● **DESCRIPTION OF THE TASK**
Retype word for word the stretch of the book review below from "That moment cracked" through "for insurgent candidacies.".
[Opening DOCUMENT SECTION section]
But that description misses the deeper story.
At its core, this is a book about what happens when living social movements collide with dead institutional forms. About how fear, belonging, money, media, and meaning shape political show more behavior far more than ideology alone. About how difficult it is to sustain moral courage inside systems optimized for compliance.
Grim is well positioned to tell this story. As an investigative journalist at _The Intercept_, he comes out of one of the last serious traditions of adversarial journalism in the English-speaking world. That lineage matters. The book is neither hagiography nor hit job. It is careful, attentive, and quietly unsettling.
It all begins with Bernie. When Bernie Sanders announced his presidential campaign in 2015, he raised $1.5 million from small donors in 24 hours. Campaign professionals had insisted this was impossible. Politics, they said, required large donors. It required gatekeepers. It required permission. Bernie proved otherwise.
That moment cracked the financial and psychological architecture of American politics. It revealed that a mass base, loosely organized but emotionally invested, could rival donor machines. It suggested that ordinary people still had latent political agency—if given a credible vehicle. The campaign didn’t win. But it seeded an ecosystem.
It inspired AOC to run in 2018. It legitimized language about dignity, solidarity, and economic democracy that had been treated as naïve or dangerous. It gave permission for insurgent candidacies.
Grim captures this rupture beautifully through a quote from Anand Giridharadas in February 2020 in an MSNBC interview, describing the political establishment behaving like “out-of-touch aristocrats in a dying aristocracy”—desperately trying to block Sanders without ever asking why millions were responding to him:
“Something is happening in America right now that actually does not fit our mental models. It certainly doesn’t fit the mental models of a lot of people on TV, it doesn’t fit the mental models of a lot of people in the parties, it doesn’t fit our cultural mental models. You have someone talking about, in a way we have not heard, genuine, deeper democracy, popular movements, human equality in a meaningful way, and a politics of love in the tradition of Dr. King. And winning elections, in America, the United States of America. And I just have to say—I’ve been encouraged watching you on air talk about your own rethinking of things, which I think we all have to be in this type of work, I think this is a wake-up moment for the American power establishment. For Michael Bloomberg to those of us in the media, to Democratic Party, to donors, to CEOs. Many in this establishment are behaving, in my view, as they face the prospect of a Bernie Sanders nomination, like out-of-touch aristocrats in a dying aristocracy. Just sort of ‘How do we stop this How do we block this?’ And there is no curiosity. Why is this happening? What is going on in the lives of my fellow citizens that they may be voting for something I find so hard to understand? What is happening? This is a moment for curiosity in America. I think about this network, which I love, you love, and I think we have to look within also—why is a lobbyist for Uber and Mark Zuckerberg on the air many nights explaining a political revolution to us? Why is Chris Matthews on this air talking about the victory of Bernie Sanders, who had kin murdered in the Holocaust, analogizing it to the Nazi conquest of France? The people who are stuck in an old way of thinking, in 20th century frameworks, in gulag thinking, are missing what is going on. It is time for all of us to step up, rethink, and understand the dawn of what may be, frankly, a new era in American life.”
No curiosity, only containment. The Squad emerged from that breach.
[Closing DOCUMENT SECTION section]
[Opening GIVEN INFORMATION section]
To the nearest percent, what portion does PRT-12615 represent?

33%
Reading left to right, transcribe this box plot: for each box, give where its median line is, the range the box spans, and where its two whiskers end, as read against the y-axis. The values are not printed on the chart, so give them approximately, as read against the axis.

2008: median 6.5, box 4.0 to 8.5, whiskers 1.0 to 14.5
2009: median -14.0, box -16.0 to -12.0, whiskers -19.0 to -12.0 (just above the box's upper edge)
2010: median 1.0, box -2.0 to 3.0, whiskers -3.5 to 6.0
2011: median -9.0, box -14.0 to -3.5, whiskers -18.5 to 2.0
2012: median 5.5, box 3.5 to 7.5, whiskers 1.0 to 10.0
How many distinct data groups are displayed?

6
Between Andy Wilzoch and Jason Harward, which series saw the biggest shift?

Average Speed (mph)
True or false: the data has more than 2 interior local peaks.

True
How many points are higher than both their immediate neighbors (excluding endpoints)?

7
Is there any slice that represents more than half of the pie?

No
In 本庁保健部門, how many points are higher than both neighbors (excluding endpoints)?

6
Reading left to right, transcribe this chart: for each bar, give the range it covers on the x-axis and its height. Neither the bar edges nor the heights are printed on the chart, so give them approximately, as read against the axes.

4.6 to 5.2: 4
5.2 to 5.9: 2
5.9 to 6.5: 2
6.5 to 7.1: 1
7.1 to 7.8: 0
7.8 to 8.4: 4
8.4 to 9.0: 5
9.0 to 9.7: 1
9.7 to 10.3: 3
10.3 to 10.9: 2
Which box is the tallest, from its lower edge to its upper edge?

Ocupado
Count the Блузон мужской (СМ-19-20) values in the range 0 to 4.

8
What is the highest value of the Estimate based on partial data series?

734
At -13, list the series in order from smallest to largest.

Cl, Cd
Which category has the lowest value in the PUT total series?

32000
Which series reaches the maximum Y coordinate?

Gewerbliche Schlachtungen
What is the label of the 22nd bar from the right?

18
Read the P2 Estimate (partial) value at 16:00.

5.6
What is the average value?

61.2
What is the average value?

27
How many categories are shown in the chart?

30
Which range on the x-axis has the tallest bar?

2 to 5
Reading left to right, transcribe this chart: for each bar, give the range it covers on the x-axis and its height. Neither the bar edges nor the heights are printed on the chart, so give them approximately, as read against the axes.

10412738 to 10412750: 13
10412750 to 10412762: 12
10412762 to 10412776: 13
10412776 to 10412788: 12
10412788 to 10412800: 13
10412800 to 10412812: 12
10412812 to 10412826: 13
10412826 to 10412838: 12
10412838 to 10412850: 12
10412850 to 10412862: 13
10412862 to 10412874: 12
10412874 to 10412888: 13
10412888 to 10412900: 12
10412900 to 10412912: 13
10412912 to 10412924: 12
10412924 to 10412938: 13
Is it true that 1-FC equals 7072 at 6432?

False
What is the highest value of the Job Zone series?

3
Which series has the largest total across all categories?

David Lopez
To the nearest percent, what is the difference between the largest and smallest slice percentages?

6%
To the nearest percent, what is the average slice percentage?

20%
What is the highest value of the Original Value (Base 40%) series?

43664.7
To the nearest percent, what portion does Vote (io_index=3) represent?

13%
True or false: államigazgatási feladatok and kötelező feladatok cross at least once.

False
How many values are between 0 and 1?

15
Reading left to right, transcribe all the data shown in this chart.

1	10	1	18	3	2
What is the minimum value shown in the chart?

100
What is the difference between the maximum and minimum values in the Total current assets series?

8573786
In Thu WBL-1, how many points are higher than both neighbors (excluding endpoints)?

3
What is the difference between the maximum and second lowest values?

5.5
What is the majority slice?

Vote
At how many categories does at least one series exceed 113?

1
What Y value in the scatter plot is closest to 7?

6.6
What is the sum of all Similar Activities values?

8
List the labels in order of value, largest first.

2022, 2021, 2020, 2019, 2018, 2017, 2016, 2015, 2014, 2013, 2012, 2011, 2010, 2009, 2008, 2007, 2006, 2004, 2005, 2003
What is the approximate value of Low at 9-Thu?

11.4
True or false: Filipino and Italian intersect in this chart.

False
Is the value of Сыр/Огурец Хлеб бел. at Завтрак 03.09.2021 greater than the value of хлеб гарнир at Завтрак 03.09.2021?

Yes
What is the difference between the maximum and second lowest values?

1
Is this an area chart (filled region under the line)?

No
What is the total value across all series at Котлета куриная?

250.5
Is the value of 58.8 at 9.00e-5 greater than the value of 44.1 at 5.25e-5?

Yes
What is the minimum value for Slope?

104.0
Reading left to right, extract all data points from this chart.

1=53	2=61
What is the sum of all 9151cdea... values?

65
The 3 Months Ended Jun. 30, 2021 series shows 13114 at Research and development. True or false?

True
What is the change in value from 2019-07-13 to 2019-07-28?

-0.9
[Closing GIVEN INFORMATION section]
● **TASK SOLUTION**
That moment cracked the financial and psychological architecture of American politics. It revealed that a mass base, loosely organized but emotionally invested, could rival donor machines. It suggested that ordinary people still had latent political agency—if given a credible vehicle. The campaign didn’t win. But it seeded an ecosystem.
It inspired AOC to run in 2018. It legitimized language about dignity, solidarity, and economic democracy that had been treated as naïve or dangerous. It gave permission for insurgent candidacies.